Having worked on many of the MkIX sextants I have written a small booklet that covers all the main problems and shows a couple of calibration methods. This is usually listed on eBay under my eBay ID of Ticktock58.
Without doubt the most common problem with a Mk IX is a leaking bubble chamber. Usually caused by the sealing compound, Shellac, leaking somewhere. In the case of a bubble that cannot be removed, see bubble manipulation, remember, the chamber was probably filled 60 or more years ago so the leak may be very small. In most cases I concentrate on re filling the chamber and do not worry about a tiny leak that will be difficult to find. I invariably remove the cap from the bubble chamber and machine a filling screw into the cap so that re filling is then easily performed. I use standard lighter fuel. The original fluid could be made up but there are problems obtaining the correct fluids. I have even used white spirit. It is thicker and gives a more sluggish bubble but is quite Ok for ground use at normal temperatures.

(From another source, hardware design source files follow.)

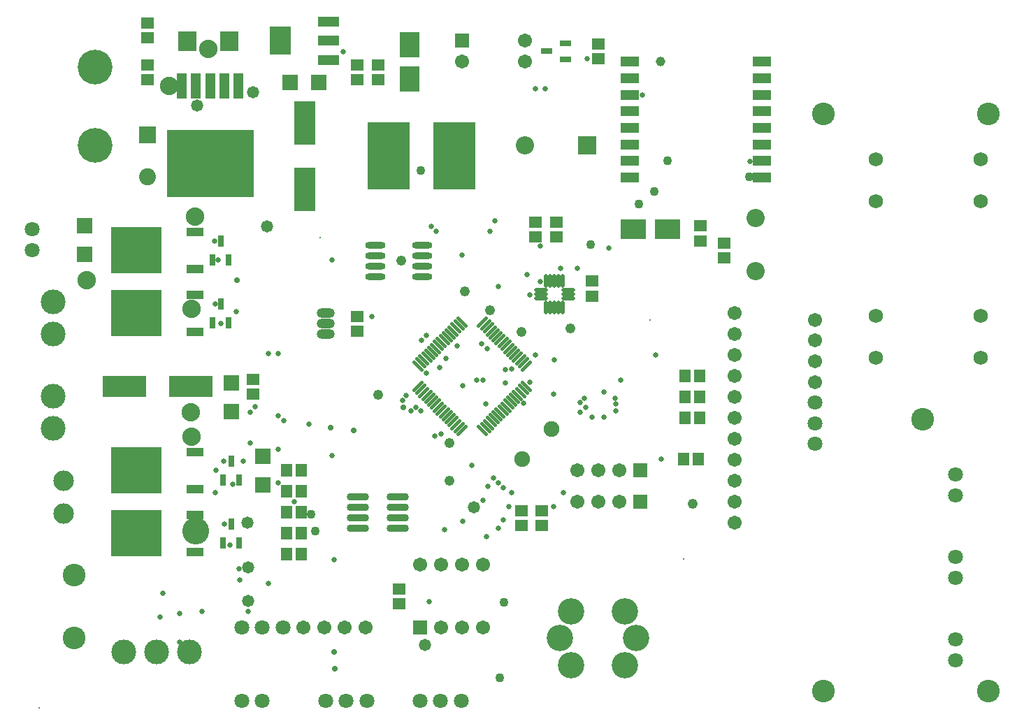
<source format=gts>
%FSLAX25Y25*%
%MOIN*%
G70*
G01*
G75*
G04 Layer_Color=8388736*
%ADD10R,0.07874X0.03937*%
%ADD11R,0.04724X0.05512*%
G04:AMPARAMS|DCode=12|XSize=9.84mil|YSize=61.02mil|CornerRadius=0mil|HoleSize=0mil|Usage=FLASHONLY|Rotation=225.000|XOffset=0mil|YOffset=0mil|HoleType=Round|Shape=Round|*
%AMOVALD12*
21,1,0.05118,0.00984,0.00000,0.00000,315.0*
1,1,0.00984,-0.01810,0.01810*
1,1,0.00984,0.01810,-0.01810*
%
%ADD12OVALD12*%

G04:AMPARAMS|DCode=13|XSize=9.84mil|YSize=61.02mil|CornerRadius=0mil|HoleSize=0mil|Usage=FLASHONLY|Rotation=135.000|XOffset=0mil|YOffset=0mil|HoleType=Round|Shape=Round|*
%AMOVALD13*
21,1,0.05118,0.00984,0.00000,0.00000,225.0*
1,1,0.00984,0.01810,0.01810*
1,1,0.00984,-0.01810,-0.01810*
%
%ADD13OVALD13*%

%ADD14R,0.09449X0.03937*%
%ADD15R,0.09449X0.12992*%
%ADD16R,0.07087X0.03543*%
%ADD17R,0.23228X0.21654*%
%ADD18R,0.06693X0.06693*%
%ADD19R,0.20276X0.09252*%
%ADD20R,0.07992X0.08976*%
G04:AMPARAMS|DCode=21|XSize=11.81mil|YSize=59.06mil|CornerRadius=2.95mil|HoleSize=0mil|Usage=FLASHONLY|Rotation=0.000|XOffset=0mil|YOffset=0mil|HoleType=Round|Shape=RoundedRectangle|*
%AMROUNDEDRECTD21*
21,1,0.01181,0.05315,0,0,0.0*
21,1,0.00591,0.05906,0,0,0.0*
1,1,0.00591,0.00295,-0.02658*
1,1,0.00591,-0.00295,-0.02658*
1,1,0.00591,-0.00295,0.02658*
1,1,0.00591,0.00295,0.02658*
%
%ADD21ROUNDEDRECTD21*%
G04:AMPARAMS|DCode=22|XSize=11.81mil|YSize=59.06mil|CornerRadius=2.95mil|HoleSize=0mil|Usage=FLASHONLY|Rotation=90.000|XOffset=0mil|YOffset=0mil|HoleType=Round|Shape=RoundedRectangle|*
%AMROUNDEDRECTD22*
21,1,0.01181,0.05315,0,0,90.0*
21,1,0.00591,0.05906,0,0,90.0*
1,1,0.00591,0.02658,0.00295*
1,1,0.00591,0.02658,-0.00295*
1,1,0.00591,-0.02658,-0.00295*
1,1,0.00591,-0.02658,0.00295*
%
%ADD22ROUNDEDRECTD22*%
%ADD23R,0.03937X0.11417*%
%ADD24R,0.40945X0.31496*%
%ADD25R,0.05512X0.04724*%
%ADD26O,0.09843X0.02756*%
%ADD27O,0.08858X0.02362*%
%ADD28R,0.02362X0.04528*%
%ADD29R,0.08465X0.11221*%
%ADD30R,0.04528X0.02362*%
%ADD31R,0.06693X0.06693*%
%ADD32R,0.09252X0.20276*%
%ADD33R,0.11221X0.08465*%
%ADD34R,0.19685X0.31496*%
%ADD35C,0.02000*%
%ADD36C,0.02500*%
%ADD37C,0.01000*%
%ADD38C,0.01500*%
%ADD39C,0.10000*%
%ADD40C,0.05000*%
%ADD41C,0.06299*%
%ADD42C,0.05906*%
%ADD43C,0.06000*%
%ADD44C,0.10000*%
%ADD45C,0.06693*%
%ADD46C,0.09000*%
%ADD47C,0.11000*%
%ADD48C,0.15748*%
%ADD49C,0.11811*%
%ADD50R,0.05906X0.05906*%
%ADD51C,0.07874*%
%ADD52R,0.05906X0.05906*%
%ADD53O,0.07874X0.03937*%
%ADD54O,0.07874X0.03937*%
%ADD55R,0.07874X0.07874*%
%ADD56R,0.07284X0.07284*%
%ADD57C,0.07284*%
%ADD58C,0.00100*%
%ADD59C,0.05000*%
%ADD60C,0.01800*%
%ADD61C,0.02000*%
%ADD62C,0.08000*%
%ADD63C,0.03800*%
%ADD64C,0.03500*%
%ADD65C,0.04000*%
%ADD66C,0.12000*%
%ADD67C,0.00500*%
%ADD68C,0.00984*%
%ADD69C,0.02362*%
%ADD70C,0.00787*%
%ADD71C,0.00800*%
%ADD72R,0.08674X0.04737*%
%ADD73R,0.05524X0.06312*%
G04:AMPARAMS|DCode=74|XSize=17.84mil|YSize=69.02mil|CornerRadius=0mil|HoleSize=0mil|Usage=FLASHONLY|Rotation=225.000|XOffset=0mil|YOffset=0mil|HoleType=Round|Shape=Round|*
%AMOVALD74*
21,1,0.05118,0.01784,0.00000,0.00000,315.0*
1,1,0.01784,-0.01810,0.01810*
1,1,0.01784,0.01810,-0.01810*
%
%ADD74OVALD74*%

G04:AMPARAMS|DCode=75|XSize=17.84mil|YSize=69.02mil|CornerRadius=0mil|HoleSize=0mil|Usage=FLASHONLY|Rotation=135.000|XOffset=0mil|YOffset=0mil|HoleType=Round|Shape=Round|*
%AMOVALD75*
21,1,0.05118,0.01784,0.00000,0.00000,225.0*
1,1,0.01784,0.01810,0.01810*
1,1,0.01784,-0.01810,-0.01810*
%
%ADD75OVALD75*%

%ADD76R,0.10249X0.04737*%
%ADD77R,0.10249X0.13792*%
%ADD78R,0.07887X0.04343*%
%ADD79R,0.24028X0.22453*%
%ADD80R,0.07493X0.07493*%
%ADD81R,0.21076X0.10052*%
%ADD82R,0.08792X0.09776*%
G04:AMPARAMS|DCode=83|XSize=19.81mil|YSize=67.06mil|CornerRadius=6.95mil|HoleSize=0mil|Usage=FLASHONLY|Rotation=0.000|XOffset=0mil|YOffset=0mil|HoleType=Round|Shape=RoundedRectangle|*
%AMROUNDEDRECTD83*
21,1,0.01981,0.05315,0,0,0.0*
21,1,0.00591,0.06706,0,0,0.0*
1,1,0.01391,0.00295,-0.02658*
1,1,0.01391,-0.00295,-0.02658*
1,1,0.01391,-0.00295,0.02658*
1,1,0.01391,0.00295,0.02658*
%
%ADD83ROUNDEDRECTD83*%
G04:AMPARAMS|DCode=84|XSize=19.81mil|YSize=67.06mil|CornerRadius=6.95mil|HoleSize=0mil|Usage=FLASHONLY|Rotation=90.000|XOffset=0mil|YOffset=0mil|HoleType=Round|Shape=RoundedRectangle|*
%AMROUNDEDRECTD84*
21,1,0.01981,0.05315,0,0,90.0*
21,1,0.00591,0.06706,0,0,90.0*
1,1,0.01391,0.02658,0.00295*
1,1,0.01391,0.02658,-0.00295*
1,1,0.01391,-0.02658,-0.00295*
1,1,0.01391,-0.02658,0.00295*
%
%ADD84ROUNDEDRECTD84*%
%ADD85R,0.04737X0.12217*%
%ADD86R,0.41745X0.32296*%
%ADD87R,0.06312X0.05524*%
%ADD88O,0.10642X0.03556*%
%ADD89O,0.09658X0.03162*%
%ADD90R,0.03162X0.05328*%
%ADD91R,0.09265X0.12020*%
%ADD92R,0.05328X0.03162*%
%ADD93R,0.07493X0.07493*%
%ADD94R,0.10052X0.21076*%
%ADD95R,0.12020X0.09265*%
%ADD96R,0.20485X0.32296*%
%ADD97C,0.07099*%
%ADD98C,0.06706*%
%ADD99C,0.06800*%
%ADD100C,0.10800*%
%ADD101C,0.07493*%
%ADD102C,0.09800*%
%ADD103C,0.11800*%
%ADD104C,0.16548*%
%ADD105C,0.12611*%
%ADD106R,0.06706X0.06706*%
%ADD107C,0.08674*%
%ADD108R,0.06706X0.06706*%
%ADD109O,0.08674X0.04737*%
%ADD110O,0.08674X0.04737*%
%ADD111R,0.08674X0.08674*%
%ADD112R,0.08083X0.08083*%
%ADD113C,0.08083*%
%ADD114C,0.00900*%
%ADD115C,0.00800*%
%ADD116C,0.05800*%
%ADD117C,0.02600*%
%ADD118C,0.02800*%
%ADD119C,0.08800*%
%ADD120C,0.04600*%
%ADD121C,0.04300*%
%ADD122C,0.04800*%
%ADD123C,0.12800*%
D72*
X305000Y320000D02*
D03*
Y312126D02*
D03*
Y304252D02*
D03*
Y296378D02*
D03*
Y288504D02*
D03*
Y280630D02*
D03*
Y272756D02*
D03*
Y264882D02*
D03*
X367992D02*
D03*
Y272756D02*
D03*
Y280630D02*
D03*
Y288504D02*
D03*
Y296378D02*
D03*
Y304252D02*
D03*
Y312126D02*
D03*
Y320000D02*
D03*
D73*
X338543Y170000D02*
D03*
X331457D02*
D03*
X338543Y160000D02*
D03*
X331457D02*
D03*
X337943Y130400D02*
D03*
X330857D02*
D03*
X338543Y150000D02*
D03*
X331457D02*
D03*
X141457Y85000D02*
D03*
X148543D02*
D03*
X148543Y95000D02*
D03*
X141457D02*
D03*
X148543Y105000D02*
D03*
X141457D02*
D03*
X141457Y115000D02*
D03*
X148543D02*
D03*
X148543Y125000D02*
D03*
X141457D02*
D03*
D74*
X234941Y144179D02*
D03*
X236333Y145571D02*
D03*
X237725Y146963D02*
D03*
X239117Y148355D02*
D03*
X240509Y149747D02*
D03*
X241901Y151139D02*
D03*
X243293Y152531D02*
D03*
X244685Y153923D02*
D03*
X246077Y155315D02*
D03*
X247469Y156707D02*
D03*
X248861Y158099D02*
D03*
X250253Y159491D02*
D03*
X251645Y160883D02*
D03*
X253037Y162275D02*
D03*
X254429Y163667D02*
D03*
X255820Y165059D02*
D03*
X225059Y195820D02*
D03*
X223667Y194429D02*
D03*
X222275Y193037D02*
D03*
X220883Y191645D02*
D03*
X219491Y190253D02*
D03*
X218099Y188861D02*
D03*
X216707Y187469D02*
D03*
X215315Y186077D02*
D03*
X213923Y184685D02*
D03*
X212531Y183293D02*
D03*
X211139Y181901D02*
D03*
X209747Y180509D02*
D03*
X208355Y179117D02*
D03*
X206963Y177725D02*
D03*
X205571Y176333D02*
D03*
X204180Y174941D02*
D03*
D75*
X255820D02*
D03*
X254429Y176333D02*
D03*
X253037Y177725D02*
D03*
X251645Y179117D02*
D03*
X250253Y180509D02*
D03*
X248861Y181901D02*
D03*
X247469Y183293D02*
D03*
X246077Y184685D02*
D03*
X244685Y186077D02*
D03*
X243293Y187469D02*
D03*
X241901Y188861D02*
D03*
X240509Y190253D02*
D03*
X239117Y191645D02*
D03*
X237725Y193037D02*
D03*
X236333Y194429D02*
D03*
X234941Y195820D02*
D03*
X204180Y165059D02*
D03*
X205571Y163667D02*
D03*
X206963Y162275D02*
D03*
X208355Y160883D02*
D03*
X209747Y159491D02*
D03*
X211139Y158099D02*
D03*
X212531Y156707D02*
D03*
X213923Y155315D02*
D03*
X215315Y153923D02*
D03*
X216707Y152531D02*
D03*
X218099Y151139D02*
D03*
X219491Y149747D02*
D03*
X220883Y148355D02*
D03*
X222275Y146963D02*
D03*
X223667Y145571D02*
D03*
X225059Y144179D02*
D03*
D76*
X161417Y320945D02*
D03*
Y330000D02*
D03*
Y339055D02*
D03*
D77*
X138583Y330000D02*
D03*
D78*
X97913Y86024D02*
D03*
Y103976D02*
D03*
Y116024D02*
D03*
Y133976D02*
D03*
Y221024D02*
D03*
Y238976D02*
D03*
Y191024D02*
D03*
Y208976D02*
D03*
D79*
X69961Y95000D02*
D03*
Y125000D02*
D03*
Y230000D02*
D03*
Y200000D02*
D03*
D80*
X45000Y241850D02*
D03*
Y228150D02*
D03*
X130000Y131850D02*
D03*
Y118150D02*
D03*
X115000Y153150D02*
D03*
Y166850D02*
D03*
D81*
X64252Y165000D02*
D03*
X95748D02*
D03*
D82*
X114094Y329921D02*
D03*
X94095D02*
D03*
D83*
X265158Y202795D02*
D03*
X273031D02*
D03*
X271063D02*
D03*
X269094D02*
D03*
X267126D02*
D03*
X273031Y215394D02*
D03*
X271063D02*
D03*
X269094D02*
D03*
X265158D02*
D03*
X267126D02*
D03*
D84*
X275787Y207126D02*
D03*
Y211063D02*
D03*
Y209095D02*
D03*
X262795Y207126D02*
D03*
Y209095D02*
D03*
Y211063D02*
D03*
D85*
X118386Y308425D02*
D03*
X111693D02*
D03*
X105000D02*
D03*
X98307D02*
D03*
X91614D02*
D03*
D86*
X105000Y271614D02*
D03*
D87*
X263200Y105943D02*
D03*
Y98857D02*
D03*
X253600Y105943D02*
D03*
Y98857D02*
D03*
X350000Y226457D02*
D03*
Y233543D02*
D03*
X195000Y68543D02*
D03*
Y61457D02*
D03*
X338976Y241732D02*
D03*
Y234646D02*
D03*
X175000Y191457D02*
D03*
Y198543D02*
D03*
X287008Y208268D02*
D03*
Y215354D02*
D03*
X185000Y318543D02*
D03*
Y311457D02*
D03*
X260000Y236457D02*
D03*
Y243543D02*
D03*
X270000Y236457D02*
D03*
Y243543D02*
D03*
X290000Y328543D02*
D03*
Y321457D02*
D03*
X75000Y318543D02*
D03*
Y311457D02*
D03*
X175000Y311457D02*
D03*
Y318543D02*
D03*
X75000Y331457D02*
D03*
Y338543D02*
D03*
X125591Y161417D02*
D03*
Y168504D02*
D03*
D88*
X175354Y112500D02*
D03*
Y107500D02*
D03*
Y102500D02*
D03*
Y97500D02*
D03*
X194646Y112500D02*
D03*
Y107500D02*
D03*
Y102500D02*
D03*
Y97500D02*
D03*
D89*
X183780Y232500D02*
D03*
Y227500D02*
D03*
Y222500D02*
D03*
Y217500D02*
D03*
X206221Y232500D02*
D03*
Y227500D02*
D03*
Y222500D02*
D03*
Y217500D02*
D03*
D90*
X111260Y120571D02*
D03*
X118740D02*
D03*
X115000Y129429D02*
D03*
X106260Y225571D02*
D03*
X113740D02*
D03*
X110000Y234429D02*
D03*
X111260Y90571D02*
D03*
X118740D02*
D03*
X115000Y99429D02*
D03*
X106260Y195571D02*
D03*
X113740D02*
D03*
X110000Y204429D02*
D03*
D91*
X200000Y311732D02*
D03*
Y328268D02*
D03*
D92*
X274429Y321260D02*
D03*
Y328740D02*
D03*
X265571Y325000D02*
D03*
D93*
X143150Y310000D02*
D03*
X156850D02*
D03*
D94*
X150000Y259252D02*
D03*
Y290748D02*
D03*
D95*
X306732Y240000D02*
D03*
X323268D02*
D03*
D96*
X190000Y275000D02*
D03*
X221496D02*
D03*
D97*
X460567Y34370D02*
D03*
Y44370D02*
D03*
X460567Y73740D02*
D03*
Y83740D02*
D03*
Y113110D02*
D03*
Y123110D02*
D03*
X393638Y157480D02*
D03*
Y147638D02*
D03*
Y137795D02*
D03*
X20000Y230157D02*
D03*
Y240000D02*
D03*
X129842Y15000D02*
D03*
X120000D02*
D03*
X179685D02*
D03*
X169843D02*
D03*
X160000D02*
D03*
X139685Y50000D02*
D03*
X129842D02*
D03*
X120000D02*
D03*
X224685Y15000D02*
D03*
X214843D02*
D03*
X205000D02*
D03*
D98*
X393638Y167323D02*
D03*
Y177165D02*
D03*
Y187008D02*
D03*
Y196850D02*
D03*
X280000Y125000D02*
D03*
X290000D02*
D03*
X300000D02*
D03*
X280000Y110000D02*
D03*
X290000D02*
D03*
X300000D02*
D03*
X215000Y50000D02*
D03*
X225000D02*
D03*
X235000D02*
D03*
X205000Y80000D02*
D03*
X215000D02*
D03*
X225000D02*
D03*
X235000D02*
D03*
X355000Y100000D02*
D03*
Y110000D02*
D03*
Y120000D02*
D03*
Y130000D02*
D03*
Y150000D02*
D03*
Y160000D02*
D03*
Y140000D02*
D03*
Y170000D02*
D03*
Y180000D02*
D03*
Y190000D02*
D03*
Y200000D02*
D03*
X149528Y50000D02*
D03*
X159370D02*
D03*
X169213D02*
D03*
X179055D02*
D03*
X255000Y320000D02*
D03*
Y330000D02*
D03*
X225000Y320000D02*
D03*
D99*
X472378Y198661D02*
D03*
X422378Y178661D02*
D03*
Y198661D02*
D03*
X472378Y178661D02*
D03*
Y273465D02*
D03*
X422378Y253465D02*
D03*
Y273465D02*
D03*
X472378Y253465D02*
D03*
D100*
X397575Y295276D02*
D03*
Y19685D02*
D03*
X444819Y149606D02*
D03*
X476315Y19685D02*
D03*
Y295276D02*
D03*
X40000Y45000D02*
D03*
Y75000D02*
D03*
D101*
X253729Y130529D02*
D03*
X267871Y144671D02*
D03*
D102*
X35000Y120000D02*
D03*
Y104409D02*
D03*
D103*
X30000Y160591D02*
D03*
Y145000D02*
D03*
X95000Y38543D02*
D03*
X79409D02*
D03*
X63819D02*
D03*
X30000Y205591D02*
D03*
Y190000D02*
D03*
D104*
X50000Y317402D02*
D03*
Y280000D02*
D03*
D105*
X277055Y32055D02*
D03*
X302945Y57945D02*
D03*
X277055D02*
D03*
X271693Y45000D02*
D03*
X302945Y32055D02*
D03*
X308307Y45000D02*
D03*
D106*
X310000Y125000D02*
D03*
Y110000D02*
D03*
X225000Y330000D02*
D03*
D107*
X365000Y245590D02*
D03*
Y220000D02*
D03*
X255039Y280000D02*
D03*
D108*
X205000Y50000D02*
D03*
D109*
X160000Y200000D02*
D03*
Y190000D02*
D03*
D110*
Y195000D02*
D03*
D111*
X284961Y280000D02*
D03*
D112*
X75000Y285000D02*
D03*
D113*
Y265000D02*
D03*
D114*
X157480Y236221D02*
D03*
X314961Y196850D02*
D03*
X330709Y82677D02*
D03*
D115*
X23622Y11811D02*
D03*
D116*
X123063Y62800D02*
D03*
X125591Y305512D02*
D03*
X98819Y299213D02*
D03*
X132087Y241339D02*
D03*
X230709Y107480D02*
D03*
X122778Y100315D02*
D03*
X207480Y41732D02*
D03*
X123228Y78740D02*
D03*
D117*
X82400Y66400D02*
D03*
X132800Y71200D02*
D03*
X107229Y234429D02*
D03*
X107571Y204429D02*
D03*
X114400Y89600D02*
D03*
X111771Y99429D02*
D03*
X111371Y129429D02*
D03*
X284657Y321457D02*
D03*
X225600Y165600D02*
D03*
X273600Y114400D02*
D03*
X248800D02*
D03*
X237600Y117600D02*
D03*
X232000Y168000D02*
D03*
X295200Y231200D02*
D03*
X292800Y162400D02*
D03*
Y150400D02*
D03*
X287200D02*
D03*
X281600Y152800D02*
D03*
X244800Y116800D02*
D03*
Y101600D02*
D03*
X225600Y100800D02*
D03*
X242400Y119200D02*
D03*
Y97600D02*
D03*
X216800Y96800D02*
D03*
X209600Y62400D02*
D03*
X236800Y93600D02*
D03*
X240000Y121600D02*
D03*
X317600Y180000D02*
D03*
X298400Y153600D02*
D03*
X284000Y155200D02*
D03*
X298400Y156800D02*
D03*
X281600Y157600D02*
D03*
X298000Y159600D02*
D03*
X283600D02*
D03*
X257600Y167200D02*
D03*
X268800Y161600D02*
D03*
X137600Y119200D02*
D03*
Y135200D02*
D03*
X215200Y142400D02*
D03*
X260000Y307200D02*
D03*
X264800D02*
D03*
X260000Y180000D02*
D03*
X320000Y130400D02*
D03*
X242519Y212681D02*
D03*
X262400Y232000D02*
D03*
X196800Y158400D02*
D03*
X222892Y184493D02*
D03*
X198400Y160800D02*
D03*
X217600Y178400D02*
D03*
X238400Y239200D02*
D03*
X212800D02*
D03*
X208000Y189600D02*
D03*
X240800Y244000D02*
D03*
X210400Y241600D02*
D03*
X205840Y187200D02*
D03*
X132800Y180800D02*
D03*
X137600D02*
D03*
X300800Y168000D02*
D03*
X212000Y141600D02*
D03*
X205600Y153600D02*
D03*
X200800D02*
D03*
X203200Y155200D02*
D03*
X137600Y151200D02*
D03*
X152000Y147200D02*
D03*
X140000Y148800D02*
D03*
X311102Y304252D02*
D03*
X126378Y155512D02*
D03*
X117587Y200787D02*
D03*
X120895Y129600D02*
D03*
X124016Y152756D02*
D03*
Y138189D02*
D03*
X123228Y57874D02*
D03*
X101181D02*
D03*
X107677Y125000D02*
D03*
X107480Y114567D02*
D03*
X168504Y324803D02*
D03*
X115748Y118652D02*
D03*
X90400Y56844D02*
D03*
X90551Y43307D02*
D03*
X225000Y227756D02*
D03*
X245669Y173228D02*
D03*
Y166929D02*
D03*
X236614Y156693D02*
D03*
X214567Y174016D02*
D03*
X208268Y171653D02*
D03*
X182165Y198543D02*
D03*
X229921Y127559D02*
D03*
X235000Y110669D02*
D03*
X247638Y107874D02*
D03*
X268898D02*
D03*
X269291Y177953D02*
D03*
X108829Y225571D02*
D03*
X272000Y221600D02*
D03*
X280000D02*
D03*
X257600Y208800D02*
D03*
X254398Y157200D02*
D03*
X248800Y173600D02*
D03*
X262400Y215200D02*
D03*
X256000Y218400D02*
D03*
X362400Y272441D02*
D03*
X163200Y132000D02*
D03*
X118740Y78060D02*
D03*
X119200Y72800D02*
D03*
X164000Y82400D02*
D03*
X163200Y225600D02*
D03*
X145000Y110000D02*
D03*
X110000Y195000D02*
D03*
X234414Y185414D02*
D03*
X237000Y183000D02*
D03*
X81000Y55000D02*
D03*
X235000Y168000D02*
D03*
D118*
X197105Y155200D02*
D03*
X173600Y144000D02*
D03*
X162400Y145600D02*
D03*
X117717Y215883D02*
D03*
X164000Y38400D02*
D03*
X164500Y30500D02*
D03*
D119*
X95787Y152756D02*
D03*
X46063Y215748D02*
D03*
X96000Y141000D02*
D03*
Y202000D02*
D03*
X97913Y246087D02*
D03*
X85425Y308425D02*
D03*
X104000Y326000D02*
D03*
D120*
X319764Y320000D02*
D03*
D121*
X316929Y258268D02*
D03*
X309600Y252000D02*
D03*
X323200Y272800D02*
D03*
X362200Y265000D02*
D03*
X286400Y232800D02*
D03*
X205600Y268000D02*
D03*
X243000Y26000D02*
D03*
X153000Y104000D02*
D03*
X155000Y96000D02*
D03*
X245000Y62000D02*
D03*
D122*
X196000Y225000D02*
D03*
X185000Y161000D02*
D03*
X219000Y138000D02*
D03*
Y120000D02*
D03*
X276800Y192800D02*
D03*
X253600Y191200D02*
D03*
X238400Y201600D02*
D03*
X226400Y210400D02*
D03*
X335000Y109000D02*
D03*
D123*
X98000Y96000D02*
D03*
M02*

</source>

The next problem to crop up repeatedly is dry, or stiff bearings on one or usually both mirrors. You can try working thin oil into them but frankly the only way to improve the situation is to open the bearings and clean and re grease them. With care both bearings can be lubricated without any special tools. With many to do I made myself some special tools to ease the operation. The main or index bearing is probably the easiest to free off whilst the 5° flick mechanism is complicated in that several operations are performed by operation of the lever. First the mirror is moved. At the same time the shutters over the degrees drums have to be moved to show the different numbers. In the case of the Mk IX that is straight forward but in the case of the versions with the clockwork attachment there is a lever connecting the mirror into the clockwork housing to move its shutter. lossening the bearing can be done but you will need to move slowly and carefully noting the various attachments to the mirror.
Lighting is also a perenial problem. The bulbs used in these sextants are, as far as I can ascertain, no longer available. There are bulbs that will fit, and do look the same, but they do not have the light output of the originals. You need a lamp with 150 mA of current consumption to be any good in the bubble chamber position. The modern lamps are about 50 mA. Bearing in mind that the battery voltage is only 3Volts and with several connections to be made between the battery and the lamp there are likely to be high resistance connections somewhere. Oxidation is always a source of trouble and it may well be invisible to the eye. As a matter of course I always clean, with a small stainless steel or glass fiber brush, any and all connection surfaces. After cleaning I apply Vaseline. This will stop any further oxidation and should stop damage from a leaking battery. The lamp sockets themselves often have intermittant problems with connections to the cables. The wire used is a solid copper and has been formed into a ring under the connecting brass parts. If they look clean I loosen the brass parts and again apply Vaseline with heat from a hot air gun or hair dryer to melt it and enable it to creep into the small voids.